I’ve chosen to elaborate on one interesting thought/commentary from each of the three readings.
The following quote resonates with my own writing process: “The most engaging writers are almost invariably those who pay the closet attention to the real people – specialists and nonspecialists- colleagues and strangers- in whose ears their own words will echo.” I have always been told that the best writers can predict what their readers will be thinking. This way, you can answer their questions as they arise. I love when I have a question while reading a piece that is very soon after answered. It is helpful to be in sync with an author and employ the say thinking progression.
I appreciate the metephor of a sentence being like a bridge, or if written poorly, like a log.
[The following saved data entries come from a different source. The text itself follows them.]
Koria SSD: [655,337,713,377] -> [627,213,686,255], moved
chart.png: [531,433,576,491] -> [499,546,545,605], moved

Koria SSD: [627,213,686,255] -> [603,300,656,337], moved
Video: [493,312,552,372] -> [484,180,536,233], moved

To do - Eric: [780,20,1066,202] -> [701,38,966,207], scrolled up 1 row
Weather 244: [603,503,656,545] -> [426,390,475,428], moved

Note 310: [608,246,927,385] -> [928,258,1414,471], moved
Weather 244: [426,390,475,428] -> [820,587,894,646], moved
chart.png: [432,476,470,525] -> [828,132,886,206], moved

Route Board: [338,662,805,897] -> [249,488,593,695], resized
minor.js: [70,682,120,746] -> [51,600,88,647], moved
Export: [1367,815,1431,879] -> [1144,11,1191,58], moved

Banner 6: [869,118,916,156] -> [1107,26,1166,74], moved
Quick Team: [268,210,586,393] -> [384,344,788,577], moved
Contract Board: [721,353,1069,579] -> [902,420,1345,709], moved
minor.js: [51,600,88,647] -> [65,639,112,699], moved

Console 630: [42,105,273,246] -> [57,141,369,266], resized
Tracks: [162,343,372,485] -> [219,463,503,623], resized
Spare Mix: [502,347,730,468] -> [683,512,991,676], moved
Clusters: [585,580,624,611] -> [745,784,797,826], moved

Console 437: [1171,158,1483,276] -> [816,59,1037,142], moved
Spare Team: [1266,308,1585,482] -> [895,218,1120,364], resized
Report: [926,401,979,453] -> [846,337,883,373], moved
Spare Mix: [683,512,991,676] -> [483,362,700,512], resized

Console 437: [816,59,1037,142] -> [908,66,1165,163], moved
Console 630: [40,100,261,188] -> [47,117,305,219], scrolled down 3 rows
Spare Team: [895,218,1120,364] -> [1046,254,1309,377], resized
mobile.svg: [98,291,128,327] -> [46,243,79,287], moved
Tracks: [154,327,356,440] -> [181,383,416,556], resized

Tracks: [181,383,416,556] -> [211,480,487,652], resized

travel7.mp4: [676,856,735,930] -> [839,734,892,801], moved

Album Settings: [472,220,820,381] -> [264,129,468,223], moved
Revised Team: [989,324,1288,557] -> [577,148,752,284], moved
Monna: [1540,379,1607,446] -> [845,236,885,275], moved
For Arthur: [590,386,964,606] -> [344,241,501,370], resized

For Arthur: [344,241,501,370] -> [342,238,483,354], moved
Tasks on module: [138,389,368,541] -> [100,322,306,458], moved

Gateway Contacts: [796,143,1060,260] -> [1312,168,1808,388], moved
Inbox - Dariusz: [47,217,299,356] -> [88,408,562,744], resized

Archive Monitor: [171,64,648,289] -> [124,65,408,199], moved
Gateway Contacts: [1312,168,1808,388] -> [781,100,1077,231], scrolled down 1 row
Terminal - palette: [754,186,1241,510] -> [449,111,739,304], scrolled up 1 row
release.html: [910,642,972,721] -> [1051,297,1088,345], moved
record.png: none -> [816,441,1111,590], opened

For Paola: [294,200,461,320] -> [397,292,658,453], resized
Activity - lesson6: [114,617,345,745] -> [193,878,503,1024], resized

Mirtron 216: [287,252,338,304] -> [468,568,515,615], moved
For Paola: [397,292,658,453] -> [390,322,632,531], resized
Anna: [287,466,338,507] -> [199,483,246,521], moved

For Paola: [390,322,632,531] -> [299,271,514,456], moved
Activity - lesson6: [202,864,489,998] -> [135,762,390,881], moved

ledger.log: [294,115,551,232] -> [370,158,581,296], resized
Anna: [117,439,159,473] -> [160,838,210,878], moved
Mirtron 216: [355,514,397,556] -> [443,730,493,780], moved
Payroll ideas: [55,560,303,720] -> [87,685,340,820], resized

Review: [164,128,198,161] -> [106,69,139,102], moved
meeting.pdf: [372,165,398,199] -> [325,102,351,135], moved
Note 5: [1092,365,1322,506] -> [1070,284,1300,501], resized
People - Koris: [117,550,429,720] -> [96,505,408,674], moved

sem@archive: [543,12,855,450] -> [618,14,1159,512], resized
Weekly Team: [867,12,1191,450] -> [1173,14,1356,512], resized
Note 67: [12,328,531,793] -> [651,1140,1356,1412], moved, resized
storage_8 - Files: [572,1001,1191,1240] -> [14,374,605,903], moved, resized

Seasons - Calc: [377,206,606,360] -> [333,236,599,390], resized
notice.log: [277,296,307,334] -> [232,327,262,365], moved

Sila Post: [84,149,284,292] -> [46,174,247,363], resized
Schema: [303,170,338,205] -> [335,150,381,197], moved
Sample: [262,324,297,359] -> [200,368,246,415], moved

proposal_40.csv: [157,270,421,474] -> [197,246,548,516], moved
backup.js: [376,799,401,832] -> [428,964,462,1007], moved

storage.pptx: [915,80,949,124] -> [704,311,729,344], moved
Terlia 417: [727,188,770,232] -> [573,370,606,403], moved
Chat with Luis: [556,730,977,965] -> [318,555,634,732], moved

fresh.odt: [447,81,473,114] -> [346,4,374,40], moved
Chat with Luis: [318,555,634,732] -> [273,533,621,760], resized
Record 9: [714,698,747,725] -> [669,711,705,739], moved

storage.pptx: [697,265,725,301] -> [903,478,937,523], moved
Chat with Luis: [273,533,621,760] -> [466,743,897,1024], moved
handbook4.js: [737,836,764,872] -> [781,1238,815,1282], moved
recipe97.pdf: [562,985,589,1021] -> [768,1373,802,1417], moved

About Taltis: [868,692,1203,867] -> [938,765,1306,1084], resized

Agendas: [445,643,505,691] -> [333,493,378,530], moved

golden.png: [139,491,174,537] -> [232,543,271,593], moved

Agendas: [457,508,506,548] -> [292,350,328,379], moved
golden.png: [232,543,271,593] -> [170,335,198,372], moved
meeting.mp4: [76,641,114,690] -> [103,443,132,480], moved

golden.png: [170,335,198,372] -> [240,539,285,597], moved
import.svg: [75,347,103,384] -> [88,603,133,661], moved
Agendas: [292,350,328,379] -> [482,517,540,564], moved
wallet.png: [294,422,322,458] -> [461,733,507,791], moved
The imagery emphasizes the linear and logical progression while reading a piece of work – you go from the beginning of one sentence to the end of it, and moving on once understood. If you can’t get through a sentence, it is easy to miss the larger picture of the work. Therefore, we need to eliminate the clutter in sentences and always be clear.
I agree with the author that a title is equivalent to a first impression. I think of newspapers, magazines, academic journals, etc., and can’t help but start my evaluation of the piece by how its information is captured by a sentence or a mere couple of words. I always find myself balancing my titles between engaging the reader and informing them. I’ve recently learned from my English 225 class that often times two-tiered titles allow you to do both effectively. I like having the first line as something catchy and witty, and then in the second line providing more specifics.
Overall, all three of these readings provide fundamental writing advice that I believe all writers ought to follow.